(Stored data)
★ ★ ★ ★

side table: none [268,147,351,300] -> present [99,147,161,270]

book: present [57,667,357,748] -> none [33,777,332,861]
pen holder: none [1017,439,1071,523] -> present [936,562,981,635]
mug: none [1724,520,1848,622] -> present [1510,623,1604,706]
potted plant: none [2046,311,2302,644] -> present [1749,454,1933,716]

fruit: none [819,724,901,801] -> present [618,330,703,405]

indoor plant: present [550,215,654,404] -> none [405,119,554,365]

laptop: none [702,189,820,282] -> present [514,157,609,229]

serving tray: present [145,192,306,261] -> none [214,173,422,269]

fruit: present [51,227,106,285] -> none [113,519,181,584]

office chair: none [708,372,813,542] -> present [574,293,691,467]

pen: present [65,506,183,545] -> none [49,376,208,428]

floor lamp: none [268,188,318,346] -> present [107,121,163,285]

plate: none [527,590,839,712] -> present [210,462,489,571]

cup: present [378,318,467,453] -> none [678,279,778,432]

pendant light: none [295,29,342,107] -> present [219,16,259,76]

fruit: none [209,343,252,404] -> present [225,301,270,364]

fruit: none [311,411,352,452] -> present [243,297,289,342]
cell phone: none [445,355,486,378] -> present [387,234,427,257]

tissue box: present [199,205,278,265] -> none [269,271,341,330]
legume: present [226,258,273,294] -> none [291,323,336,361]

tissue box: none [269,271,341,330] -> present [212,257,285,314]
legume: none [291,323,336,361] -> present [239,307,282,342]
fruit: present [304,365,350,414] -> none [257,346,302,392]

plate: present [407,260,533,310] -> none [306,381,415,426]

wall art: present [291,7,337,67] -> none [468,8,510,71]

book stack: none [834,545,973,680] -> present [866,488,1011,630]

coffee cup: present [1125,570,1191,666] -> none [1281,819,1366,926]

★ ★ ★ ★

> WORK INSTRUCTIONS
All of the records must be repeated exactly.

> ANSWER FOR THIS EXERCISE
side table: none [268,147,351,300] -> present [99,147,161,270]

book: present [57,667,357,748] -> none [33,777,332,861]
pen holder: none [1017,439,1071,523] -> present [936,562,981,635]
mug: none [1724,520,1848,622] -> present [1510,623,1604,706]
potted plant: none [2046,311,2302,644] -> present [1749,454,1933,716]

fruit: none [819,724,901,801] -> present [618,330,703,405]

indoor plant: present [550,215,654,404] -> none [405,119,554,365]

laptop: none [702,189,820,282] -> present [514,157,609,229]

serving tray: present [145,192,306,261] -> none [214,173,422,269]

fruit: present [51,227,106,285] -> none [113,519,181,584]

office chair: none [708,372,813,542] -> present [574,293,691,467]

pen: present [65,506,183,545] -> none [49,376,208,428]

floor lamp: none [268,188,318,346] -> present [107,121,163,285]

plate: none [527,590,839,712] -> present [210,462,489,571]

cup: present [378,318,467,453] -> none [678,279,778,432]

pendant light: none [295,29,342,107] -> present [219,16,259,76]

fruit: none [209,343,252,404] -> present [225,301,270,364]

fruit: none [311,411,352,452] -> present [243,297,289,342]
cell phone: none [445,355,486,378] -> present [387,234,427,257]

tissue box: present [199,205,278,265] -> none [269,271,341,330]
legume: present [226,258,273,294] -> none [291,323,336,361]

tissue box: none [269,271,341,330] -> present [212,257,285,314]
legume: none [291,323,336,361] -> present [239,307,282,342]
fruit: present [304,365,350,414] -> none [257,346,302,392]

plate: present [407,260,533,310] -> none [306,381,415,426]

wall art: present [291,7,337,67] -> none [468,8,510,71]

book stack: none [834,545,973,680] -> present [866,488,1011,630]

coffee cup: present [1125,570,1191,666] -> none [1281,819,1366,926]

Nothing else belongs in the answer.